Arthur Koestler Fans Should Brace Themselves For a New ‘Darkness at Noon’
Fans of Arthur Koestler’s 1940 novel “Darkness at Noon,” the formerly communist author’s allegorical take on Stalin’s increasingly totalitarian grip on the USSR, are in for a shock. According to the New York Review of Books, a German doctoral student named Matthias Weßel has discovered one of the novel’s original German drafts.
“Darkness at Noon,” considered one of the great novels of the twentieth century – even, in a choice now perhaps questionable, ranking 8th on Modern Library’s list of the 100 greatest English-language novels of the period – has a famously labyrinthine publication history. The Hungarian-born Koestler originally wrote it in German, one of his first languages, then had it hastily translated into English as the increasing Nazi threat to France, where he was living, made it necessary for him to flee. (Koestler was of Jewish descent and had been a registered member of the Communist Party of Germany, making him doubly a target for the Nazis.) He left two German drafts of the novel in France – one in his Paris apartment, and one with a friend in Limoges – but neither survived the war intact. Although Koestler later translated the novel back into German, its English iteration has been historically been treated as its original text.
That may not be true for long. Since discovering the manuscript while conducting research at Zurich’s Central Library, Weßel has been comparing it with Koestler’s later German translation of the novel.

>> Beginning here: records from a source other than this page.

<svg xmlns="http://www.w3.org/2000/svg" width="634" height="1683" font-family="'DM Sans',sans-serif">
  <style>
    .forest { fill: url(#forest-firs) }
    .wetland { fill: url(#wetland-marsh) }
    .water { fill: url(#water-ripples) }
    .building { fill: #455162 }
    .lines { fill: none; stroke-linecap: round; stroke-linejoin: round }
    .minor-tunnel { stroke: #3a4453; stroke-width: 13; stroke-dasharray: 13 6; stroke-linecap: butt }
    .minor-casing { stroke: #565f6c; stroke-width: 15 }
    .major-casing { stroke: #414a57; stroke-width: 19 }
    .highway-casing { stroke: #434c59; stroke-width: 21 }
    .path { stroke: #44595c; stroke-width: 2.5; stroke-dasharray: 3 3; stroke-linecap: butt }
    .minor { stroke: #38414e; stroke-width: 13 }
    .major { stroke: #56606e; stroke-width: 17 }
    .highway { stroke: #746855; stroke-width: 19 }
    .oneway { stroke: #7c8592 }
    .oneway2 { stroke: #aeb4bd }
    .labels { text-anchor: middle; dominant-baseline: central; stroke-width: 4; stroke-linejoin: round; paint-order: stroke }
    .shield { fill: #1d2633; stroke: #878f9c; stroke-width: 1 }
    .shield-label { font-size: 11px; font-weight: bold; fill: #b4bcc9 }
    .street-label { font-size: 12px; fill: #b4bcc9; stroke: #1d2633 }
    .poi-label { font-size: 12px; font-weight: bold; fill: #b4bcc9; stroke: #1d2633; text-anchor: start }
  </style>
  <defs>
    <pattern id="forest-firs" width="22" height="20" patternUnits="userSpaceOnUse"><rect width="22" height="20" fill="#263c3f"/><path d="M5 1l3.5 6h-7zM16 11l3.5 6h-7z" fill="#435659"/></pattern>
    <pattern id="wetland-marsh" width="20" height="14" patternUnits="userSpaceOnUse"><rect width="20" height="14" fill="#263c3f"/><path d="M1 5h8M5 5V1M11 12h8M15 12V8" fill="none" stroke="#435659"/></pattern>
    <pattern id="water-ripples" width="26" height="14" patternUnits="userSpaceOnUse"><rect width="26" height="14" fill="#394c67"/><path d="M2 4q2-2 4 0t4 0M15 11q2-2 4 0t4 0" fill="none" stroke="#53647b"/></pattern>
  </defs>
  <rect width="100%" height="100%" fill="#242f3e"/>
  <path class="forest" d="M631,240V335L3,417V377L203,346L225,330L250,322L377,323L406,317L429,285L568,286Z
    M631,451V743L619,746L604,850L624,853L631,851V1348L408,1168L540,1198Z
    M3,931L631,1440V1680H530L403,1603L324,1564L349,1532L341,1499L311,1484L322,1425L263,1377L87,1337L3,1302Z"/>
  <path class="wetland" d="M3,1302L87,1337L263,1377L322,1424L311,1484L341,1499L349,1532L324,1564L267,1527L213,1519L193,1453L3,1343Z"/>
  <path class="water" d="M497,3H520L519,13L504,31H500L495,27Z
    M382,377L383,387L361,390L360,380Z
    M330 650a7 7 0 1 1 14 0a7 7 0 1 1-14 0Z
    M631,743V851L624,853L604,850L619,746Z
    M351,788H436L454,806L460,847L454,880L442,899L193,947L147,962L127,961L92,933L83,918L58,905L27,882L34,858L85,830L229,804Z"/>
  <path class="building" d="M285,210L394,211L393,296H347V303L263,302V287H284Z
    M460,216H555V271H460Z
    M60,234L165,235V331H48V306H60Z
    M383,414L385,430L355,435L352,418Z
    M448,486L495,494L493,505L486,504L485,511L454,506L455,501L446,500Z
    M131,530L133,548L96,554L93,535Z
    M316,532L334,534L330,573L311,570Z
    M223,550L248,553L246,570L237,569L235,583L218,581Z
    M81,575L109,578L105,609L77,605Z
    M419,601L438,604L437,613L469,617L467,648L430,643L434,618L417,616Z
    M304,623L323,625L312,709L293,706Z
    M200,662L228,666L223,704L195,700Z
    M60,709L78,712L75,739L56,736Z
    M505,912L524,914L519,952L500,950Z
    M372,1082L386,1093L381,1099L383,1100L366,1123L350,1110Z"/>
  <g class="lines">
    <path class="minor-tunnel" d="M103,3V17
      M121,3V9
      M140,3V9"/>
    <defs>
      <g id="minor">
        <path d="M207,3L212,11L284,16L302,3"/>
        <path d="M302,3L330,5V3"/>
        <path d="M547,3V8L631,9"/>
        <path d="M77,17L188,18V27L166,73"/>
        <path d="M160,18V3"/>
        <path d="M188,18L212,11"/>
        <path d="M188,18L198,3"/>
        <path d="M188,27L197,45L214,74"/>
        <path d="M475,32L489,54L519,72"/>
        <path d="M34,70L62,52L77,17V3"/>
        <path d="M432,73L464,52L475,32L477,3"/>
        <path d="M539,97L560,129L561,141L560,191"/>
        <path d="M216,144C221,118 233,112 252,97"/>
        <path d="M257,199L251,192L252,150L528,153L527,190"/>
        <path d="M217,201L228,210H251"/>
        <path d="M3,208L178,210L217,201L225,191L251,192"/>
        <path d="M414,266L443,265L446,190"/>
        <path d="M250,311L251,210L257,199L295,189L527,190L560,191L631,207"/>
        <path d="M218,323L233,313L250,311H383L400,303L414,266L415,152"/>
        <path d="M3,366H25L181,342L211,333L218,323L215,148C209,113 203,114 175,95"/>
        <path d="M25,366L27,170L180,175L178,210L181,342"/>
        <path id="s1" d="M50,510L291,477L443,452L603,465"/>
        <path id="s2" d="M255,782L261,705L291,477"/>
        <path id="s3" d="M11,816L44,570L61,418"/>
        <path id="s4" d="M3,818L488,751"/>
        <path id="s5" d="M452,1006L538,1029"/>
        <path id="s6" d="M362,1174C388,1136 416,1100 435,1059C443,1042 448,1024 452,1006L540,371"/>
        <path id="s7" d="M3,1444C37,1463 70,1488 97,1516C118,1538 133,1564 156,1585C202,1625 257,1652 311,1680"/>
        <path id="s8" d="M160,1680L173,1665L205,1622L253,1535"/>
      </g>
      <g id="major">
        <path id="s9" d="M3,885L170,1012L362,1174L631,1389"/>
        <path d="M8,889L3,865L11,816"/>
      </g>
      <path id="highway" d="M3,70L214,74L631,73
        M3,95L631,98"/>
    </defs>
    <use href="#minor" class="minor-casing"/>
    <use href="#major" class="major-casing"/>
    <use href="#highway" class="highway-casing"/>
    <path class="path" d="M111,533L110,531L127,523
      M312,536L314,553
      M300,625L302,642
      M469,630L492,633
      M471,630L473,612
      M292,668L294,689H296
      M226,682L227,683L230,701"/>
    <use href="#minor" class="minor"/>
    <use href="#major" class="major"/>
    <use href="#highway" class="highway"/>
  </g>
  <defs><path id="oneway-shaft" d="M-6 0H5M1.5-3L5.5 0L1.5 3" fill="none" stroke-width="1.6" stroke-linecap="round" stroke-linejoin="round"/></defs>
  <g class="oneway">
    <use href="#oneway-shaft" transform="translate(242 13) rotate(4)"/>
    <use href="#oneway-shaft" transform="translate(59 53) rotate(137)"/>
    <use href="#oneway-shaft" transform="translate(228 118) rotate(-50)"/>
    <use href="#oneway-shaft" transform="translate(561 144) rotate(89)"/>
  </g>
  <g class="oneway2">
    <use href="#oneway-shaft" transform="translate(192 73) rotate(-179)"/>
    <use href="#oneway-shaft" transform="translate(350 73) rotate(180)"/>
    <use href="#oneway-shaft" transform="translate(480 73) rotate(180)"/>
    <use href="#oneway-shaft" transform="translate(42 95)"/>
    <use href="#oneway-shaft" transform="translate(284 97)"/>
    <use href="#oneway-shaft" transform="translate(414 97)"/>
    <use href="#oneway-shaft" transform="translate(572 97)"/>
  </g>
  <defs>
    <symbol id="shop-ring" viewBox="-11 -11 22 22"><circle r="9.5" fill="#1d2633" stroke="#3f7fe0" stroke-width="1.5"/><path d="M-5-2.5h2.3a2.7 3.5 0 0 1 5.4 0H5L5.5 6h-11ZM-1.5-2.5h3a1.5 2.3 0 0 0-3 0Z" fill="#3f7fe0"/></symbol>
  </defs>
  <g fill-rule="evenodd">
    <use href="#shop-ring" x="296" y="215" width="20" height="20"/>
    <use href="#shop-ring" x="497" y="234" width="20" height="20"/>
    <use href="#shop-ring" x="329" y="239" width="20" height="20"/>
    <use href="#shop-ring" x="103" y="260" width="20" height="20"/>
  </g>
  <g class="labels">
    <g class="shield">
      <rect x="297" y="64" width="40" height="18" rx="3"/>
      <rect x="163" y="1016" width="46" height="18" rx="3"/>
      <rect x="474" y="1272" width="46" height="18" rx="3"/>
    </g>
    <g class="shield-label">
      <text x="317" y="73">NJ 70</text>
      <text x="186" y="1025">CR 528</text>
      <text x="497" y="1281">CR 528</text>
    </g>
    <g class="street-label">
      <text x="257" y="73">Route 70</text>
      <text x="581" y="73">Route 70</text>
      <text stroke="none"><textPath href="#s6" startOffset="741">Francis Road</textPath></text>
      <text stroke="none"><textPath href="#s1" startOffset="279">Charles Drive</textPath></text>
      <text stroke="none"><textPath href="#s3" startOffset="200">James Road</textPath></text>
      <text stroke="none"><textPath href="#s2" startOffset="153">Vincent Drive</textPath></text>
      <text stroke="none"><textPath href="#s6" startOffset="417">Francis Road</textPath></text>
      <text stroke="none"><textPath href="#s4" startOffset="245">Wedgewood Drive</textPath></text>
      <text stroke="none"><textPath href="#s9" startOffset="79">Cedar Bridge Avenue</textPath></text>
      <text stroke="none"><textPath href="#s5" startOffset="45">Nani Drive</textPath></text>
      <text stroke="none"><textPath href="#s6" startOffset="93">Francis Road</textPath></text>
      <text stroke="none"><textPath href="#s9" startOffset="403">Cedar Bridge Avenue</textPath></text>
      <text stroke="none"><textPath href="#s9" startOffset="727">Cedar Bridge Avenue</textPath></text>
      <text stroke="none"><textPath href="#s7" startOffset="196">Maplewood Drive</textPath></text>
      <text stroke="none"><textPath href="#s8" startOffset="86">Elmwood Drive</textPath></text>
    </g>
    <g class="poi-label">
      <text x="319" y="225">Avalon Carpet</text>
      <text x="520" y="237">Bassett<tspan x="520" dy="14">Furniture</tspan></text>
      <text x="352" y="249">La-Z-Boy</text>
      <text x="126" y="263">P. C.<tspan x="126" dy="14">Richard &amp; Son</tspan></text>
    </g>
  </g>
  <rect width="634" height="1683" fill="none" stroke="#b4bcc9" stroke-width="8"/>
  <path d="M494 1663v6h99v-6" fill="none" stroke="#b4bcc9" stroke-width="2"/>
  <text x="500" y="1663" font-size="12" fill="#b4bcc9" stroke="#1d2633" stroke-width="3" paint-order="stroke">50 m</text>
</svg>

He’s noticed significant syntactic differences between the versions, which he largely attributes to the impact on Koestler’s German of his transition into using English as his primary language. (It is also unclear whether the newly discovered manuscript was a final or intermediary draft; if not final, some of the differences might stem from edits Koestler made in subsequent drafts.)
Michael Scammell, the author of the New York Review of Books’ essay on Weßel’s discovery – as well as Koestler’s authorized biography – has read the newly discovered manuscript. Speaking over the phone with the Forward, he said he believes it could have a profound impact on Koestler’s legacy.
“It was most of all a greater appreciation of Koestler’s skill as a writer of fiction,” he said of his response to the manuscript. “He was a wonderful essayist and a very good reporter. Most of his fiction, and he himself admitted it, was not up to the standard of the nonfiction. But “Darkness at Noon,” which was written in a very short space of time and under extremely difficult circumstances, the story is very colorful. He wrote it at white heat.”
Weßel also believes the differences between versions demand a reissue of the novel.
“The deviations vary widely in quality and quantity,” he said, quoted by Scammell in the New York Review of Books’ article, “but taken together the versions are so different in content and style that there can be no doubt that a new German edition…is not only justified but rather absolutely necessary.”
Scammell, ultimately, thinks pivoting to consider the newly discovered German text the original, and issuing retranslations based on it, are a matter of fairness to readers.
“We’ve only known it in a hastily made translation into English, and a very poor one in many ways,” he told the Forward over the phone. “I think that people, when it’s retranslated, they will see something that’s much richer in its texture and in its content and that’s more faithful to the Soviet reality that Koestler was describing.”